Ashley Smith was 19 years when she was allowed, or encouraged, to die, alone in a fully monitored prison cell. On October 19, 2007, Smith was a prisoner of the Grand Valley Institution for Women, in Kitchener, Ontario, Canada. Seven guards watched her die, and did nothing. Or rather, seven guards followed orders, and did nothing. Then, when they were sure she was dead, they rushed in.
In May 2011, almost four years after Ashley Smith’s death, which was not a suicide but a call for help, the State coroner’s court finally, finally began its inquest.
This week, two months later, the Ontario Health Professions Appeal and Review Board finally rendered something like an opinion.
First, the Board cleared two doctors of wrongdoing in the “care” they provided.
Second, it asked the key, critical and painfully obvious question: “From our perspective, it is difficult to understand how the resources of Correctional Services Canada and the numerous health professionals who were involved with (Smith), particularly in the last year of her life, could not have, somehow, appropriately treated her admittedly severe behavioural problems.”

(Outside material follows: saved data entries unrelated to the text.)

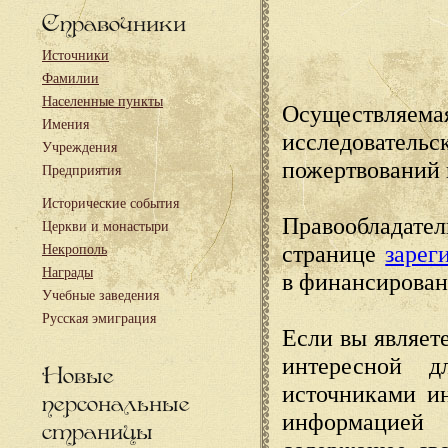
Справочники
Источники
Фамилии
Населенные пункты
Осуществляема
Имения
исследовател
Учреждения
пожертвований 
Предприятия
Исторические события
Правообладате
Церкви и монастыри
странице
зарег
Некрополь
Награды
в финансирован
Учебные заведения
Русская эмиграция
Если вы являете
интересной д
Новые
источниками и
персональные
информацией
страницы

Third, it rendered a genre decision: The Smith case “lies somewhere in the spectrum between a travesty and a tragedy.” What’s that you said about history repeating itself, the first time as tragedy, and thereafter as farce?
Wherein lies the travesty? In the redundancy. “Ashley Smith” is produced every day in prisons across Canada, across the United States, across the United Kingdom. Every day, prisoners, and women prisoners in particular, are “somehow” denied access to life saving health services. How many times must Ashley Smith “commit suicide” while actually asking for help?
Meanwhile, the coroner’s inquest was postponed yet again, and won’t begin again until September. Some describe the inquest as delay-plagued. They’ve never been to prison. This inquest isn’t delay-plagued. It’s just doing time as it always does.